**WHAT THE TASK REQUIRES:** Put the lines of the items, from the first line up to and including the line with "5 июн (Рейтер) - Экономика зоны ‌обращения", into a Markdown table with two columns, No. and Text. Number each row and leave out blank lines.

Page contents, transcribed:
————

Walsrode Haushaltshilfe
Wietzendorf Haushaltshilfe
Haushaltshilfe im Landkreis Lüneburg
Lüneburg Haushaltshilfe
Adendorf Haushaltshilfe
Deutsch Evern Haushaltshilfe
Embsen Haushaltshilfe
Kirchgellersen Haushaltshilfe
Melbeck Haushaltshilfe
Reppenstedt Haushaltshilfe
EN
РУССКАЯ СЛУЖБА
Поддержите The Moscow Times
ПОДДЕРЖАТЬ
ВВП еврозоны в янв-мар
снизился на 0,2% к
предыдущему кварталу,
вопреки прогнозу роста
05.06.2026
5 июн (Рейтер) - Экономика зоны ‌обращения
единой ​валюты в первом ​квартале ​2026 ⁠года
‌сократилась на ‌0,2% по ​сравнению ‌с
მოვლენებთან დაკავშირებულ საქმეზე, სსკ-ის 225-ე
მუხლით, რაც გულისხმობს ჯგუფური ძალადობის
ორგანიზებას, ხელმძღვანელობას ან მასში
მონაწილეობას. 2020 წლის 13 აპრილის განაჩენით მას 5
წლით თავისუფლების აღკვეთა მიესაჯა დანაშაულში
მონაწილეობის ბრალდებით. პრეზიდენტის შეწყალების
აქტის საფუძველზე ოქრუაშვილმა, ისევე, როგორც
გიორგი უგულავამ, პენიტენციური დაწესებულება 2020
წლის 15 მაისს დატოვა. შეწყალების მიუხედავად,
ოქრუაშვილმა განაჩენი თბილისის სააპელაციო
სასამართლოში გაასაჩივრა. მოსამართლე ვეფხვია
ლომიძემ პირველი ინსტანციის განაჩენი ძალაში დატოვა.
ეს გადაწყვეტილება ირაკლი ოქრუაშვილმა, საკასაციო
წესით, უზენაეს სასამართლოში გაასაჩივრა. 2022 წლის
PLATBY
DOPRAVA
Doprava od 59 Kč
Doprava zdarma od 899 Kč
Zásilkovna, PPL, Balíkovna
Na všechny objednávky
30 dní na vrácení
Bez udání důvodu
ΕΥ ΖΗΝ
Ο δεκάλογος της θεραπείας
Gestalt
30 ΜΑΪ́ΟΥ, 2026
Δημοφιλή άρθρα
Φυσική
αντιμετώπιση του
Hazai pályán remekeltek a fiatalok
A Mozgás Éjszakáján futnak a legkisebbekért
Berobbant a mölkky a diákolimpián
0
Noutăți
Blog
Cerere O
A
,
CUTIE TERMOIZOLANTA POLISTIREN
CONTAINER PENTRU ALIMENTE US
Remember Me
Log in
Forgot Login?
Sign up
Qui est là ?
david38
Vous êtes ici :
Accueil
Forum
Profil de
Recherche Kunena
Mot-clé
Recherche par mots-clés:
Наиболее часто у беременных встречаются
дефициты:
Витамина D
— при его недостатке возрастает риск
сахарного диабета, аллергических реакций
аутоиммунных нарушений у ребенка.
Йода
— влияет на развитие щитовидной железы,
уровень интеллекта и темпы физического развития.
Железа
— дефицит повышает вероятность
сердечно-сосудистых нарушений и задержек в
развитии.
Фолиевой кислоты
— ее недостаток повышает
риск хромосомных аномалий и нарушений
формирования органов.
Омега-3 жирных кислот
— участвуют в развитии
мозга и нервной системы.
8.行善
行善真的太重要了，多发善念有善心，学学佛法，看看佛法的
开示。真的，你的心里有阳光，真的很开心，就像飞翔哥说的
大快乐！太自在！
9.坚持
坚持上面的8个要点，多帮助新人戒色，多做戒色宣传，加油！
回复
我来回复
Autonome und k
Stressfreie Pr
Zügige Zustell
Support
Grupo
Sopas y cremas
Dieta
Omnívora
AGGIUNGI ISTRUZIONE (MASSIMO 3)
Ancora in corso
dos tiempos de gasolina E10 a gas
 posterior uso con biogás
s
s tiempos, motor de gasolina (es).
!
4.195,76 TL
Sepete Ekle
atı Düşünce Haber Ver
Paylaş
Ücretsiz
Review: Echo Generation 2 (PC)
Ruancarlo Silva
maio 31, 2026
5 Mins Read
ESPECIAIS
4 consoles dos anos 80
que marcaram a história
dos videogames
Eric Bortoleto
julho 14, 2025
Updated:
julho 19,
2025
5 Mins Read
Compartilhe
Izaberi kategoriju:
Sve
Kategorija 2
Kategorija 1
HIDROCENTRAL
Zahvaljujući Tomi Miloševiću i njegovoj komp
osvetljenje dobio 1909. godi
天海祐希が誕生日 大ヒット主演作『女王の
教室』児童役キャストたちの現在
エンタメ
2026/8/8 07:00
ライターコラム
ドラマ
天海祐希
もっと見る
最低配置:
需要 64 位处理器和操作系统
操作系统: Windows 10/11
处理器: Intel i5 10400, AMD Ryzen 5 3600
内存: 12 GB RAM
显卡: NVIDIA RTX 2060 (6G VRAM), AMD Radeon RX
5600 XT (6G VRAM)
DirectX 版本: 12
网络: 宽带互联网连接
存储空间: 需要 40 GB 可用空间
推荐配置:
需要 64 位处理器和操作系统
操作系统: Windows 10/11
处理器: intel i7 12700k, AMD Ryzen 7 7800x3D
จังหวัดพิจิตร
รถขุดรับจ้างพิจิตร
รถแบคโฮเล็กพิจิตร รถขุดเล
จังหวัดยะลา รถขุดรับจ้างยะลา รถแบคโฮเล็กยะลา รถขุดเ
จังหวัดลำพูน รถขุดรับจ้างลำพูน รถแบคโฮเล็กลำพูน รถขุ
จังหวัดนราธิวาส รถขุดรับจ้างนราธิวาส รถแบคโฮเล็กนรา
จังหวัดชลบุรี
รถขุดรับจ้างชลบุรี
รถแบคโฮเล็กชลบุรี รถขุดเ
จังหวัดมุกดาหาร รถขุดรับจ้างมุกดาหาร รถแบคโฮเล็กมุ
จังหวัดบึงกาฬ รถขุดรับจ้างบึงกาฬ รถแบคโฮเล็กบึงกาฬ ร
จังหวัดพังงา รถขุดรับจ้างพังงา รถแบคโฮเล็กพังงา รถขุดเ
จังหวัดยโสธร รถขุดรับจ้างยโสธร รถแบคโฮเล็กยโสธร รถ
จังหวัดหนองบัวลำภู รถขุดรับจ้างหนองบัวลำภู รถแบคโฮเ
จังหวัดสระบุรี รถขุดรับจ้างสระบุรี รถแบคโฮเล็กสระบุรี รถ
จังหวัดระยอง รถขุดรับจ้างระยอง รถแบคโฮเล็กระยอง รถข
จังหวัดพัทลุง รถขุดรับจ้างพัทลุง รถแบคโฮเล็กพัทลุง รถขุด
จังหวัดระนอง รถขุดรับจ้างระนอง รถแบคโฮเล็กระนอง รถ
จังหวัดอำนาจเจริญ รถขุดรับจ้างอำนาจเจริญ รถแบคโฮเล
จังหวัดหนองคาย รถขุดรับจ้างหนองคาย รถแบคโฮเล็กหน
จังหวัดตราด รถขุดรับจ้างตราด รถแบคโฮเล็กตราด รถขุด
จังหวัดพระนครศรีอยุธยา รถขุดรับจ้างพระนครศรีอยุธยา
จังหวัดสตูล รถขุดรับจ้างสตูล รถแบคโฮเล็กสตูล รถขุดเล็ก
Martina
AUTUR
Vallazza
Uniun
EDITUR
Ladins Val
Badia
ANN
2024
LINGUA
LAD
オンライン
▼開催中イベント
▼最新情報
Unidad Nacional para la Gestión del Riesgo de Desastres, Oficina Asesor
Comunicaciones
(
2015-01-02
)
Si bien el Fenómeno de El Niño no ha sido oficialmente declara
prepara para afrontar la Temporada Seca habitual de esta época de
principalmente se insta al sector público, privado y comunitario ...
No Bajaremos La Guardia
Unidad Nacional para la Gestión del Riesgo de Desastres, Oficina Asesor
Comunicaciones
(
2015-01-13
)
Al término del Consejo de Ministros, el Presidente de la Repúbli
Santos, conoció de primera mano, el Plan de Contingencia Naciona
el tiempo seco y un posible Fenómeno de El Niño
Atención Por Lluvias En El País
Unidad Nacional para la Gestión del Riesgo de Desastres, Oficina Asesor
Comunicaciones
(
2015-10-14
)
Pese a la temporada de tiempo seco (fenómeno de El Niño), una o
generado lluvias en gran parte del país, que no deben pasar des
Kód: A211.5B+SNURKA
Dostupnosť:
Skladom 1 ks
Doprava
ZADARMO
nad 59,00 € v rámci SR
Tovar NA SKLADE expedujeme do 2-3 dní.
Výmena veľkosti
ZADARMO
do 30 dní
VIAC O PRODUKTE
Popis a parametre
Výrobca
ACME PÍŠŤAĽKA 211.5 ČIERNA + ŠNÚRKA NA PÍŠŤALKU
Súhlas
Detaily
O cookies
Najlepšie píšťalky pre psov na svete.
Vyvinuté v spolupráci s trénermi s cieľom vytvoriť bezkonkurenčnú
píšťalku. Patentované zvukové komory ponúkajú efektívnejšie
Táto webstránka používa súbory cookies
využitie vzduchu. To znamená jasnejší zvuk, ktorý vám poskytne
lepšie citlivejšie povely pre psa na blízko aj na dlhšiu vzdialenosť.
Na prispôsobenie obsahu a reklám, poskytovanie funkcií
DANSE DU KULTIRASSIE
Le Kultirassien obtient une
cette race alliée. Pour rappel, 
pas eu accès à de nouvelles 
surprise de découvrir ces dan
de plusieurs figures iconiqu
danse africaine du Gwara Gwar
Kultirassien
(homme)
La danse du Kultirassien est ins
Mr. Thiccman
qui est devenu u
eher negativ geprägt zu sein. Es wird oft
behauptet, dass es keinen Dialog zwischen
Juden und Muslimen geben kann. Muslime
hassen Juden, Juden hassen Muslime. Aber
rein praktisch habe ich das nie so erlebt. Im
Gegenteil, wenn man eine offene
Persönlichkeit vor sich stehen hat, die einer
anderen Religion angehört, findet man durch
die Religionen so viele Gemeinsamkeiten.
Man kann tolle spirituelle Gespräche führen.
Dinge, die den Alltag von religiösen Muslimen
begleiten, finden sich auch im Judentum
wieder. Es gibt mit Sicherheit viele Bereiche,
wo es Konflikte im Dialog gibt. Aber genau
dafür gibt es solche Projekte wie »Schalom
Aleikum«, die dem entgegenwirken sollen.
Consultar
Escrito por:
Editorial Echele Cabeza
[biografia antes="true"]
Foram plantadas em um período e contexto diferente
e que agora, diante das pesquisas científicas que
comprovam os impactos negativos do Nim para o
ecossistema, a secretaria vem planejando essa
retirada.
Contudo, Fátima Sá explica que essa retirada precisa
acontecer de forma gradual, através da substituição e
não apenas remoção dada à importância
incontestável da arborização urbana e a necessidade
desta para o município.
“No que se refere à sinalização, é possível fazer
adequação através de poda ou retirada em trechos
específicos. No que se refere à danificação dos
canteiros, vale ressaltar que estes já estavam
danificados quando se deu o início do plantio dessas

————

**ANSWER AREA:**
| No. | Text |
|---|---|
| 1 | Walsrode Haushaltshilfe |
| 2 | Wietzendorf Haushaltshilfe |
| 3 | Haushaltshilfe im Landkreis Lüneburg |
| 4 | Lüneburg Haushaltshilfe |
| 5 | Adendorf Haushaltshilfe |
| 6 | Deutsch Evern Haushaltshilfe |
| 7 | Embsen Haushaltshilfe |
| 8 | Kirchgellersen Haushaltshilfe |
| 9 | Melbeck Haushaltshilfe |
| 10 | Reppenstedt Haushaltshilfe |
| 11 | EN |
| 12 | РУССКАЯ СЛУЖБА |
| 13 | Поддержите The Moscow Times |
| 14 | ПОДДЕРЖАТЬ |
| 15 | ВВП еврозоны в янв-мар |
| 16 | снизился на 0,2% к |
| 17 | предыдущему кварталу, |
| 18 | вопреки прогнозу роста |
| 19 | 05.06.2026 |
| 20 | 5 июн (Рейтер) - Экономика зоны ‌обращения |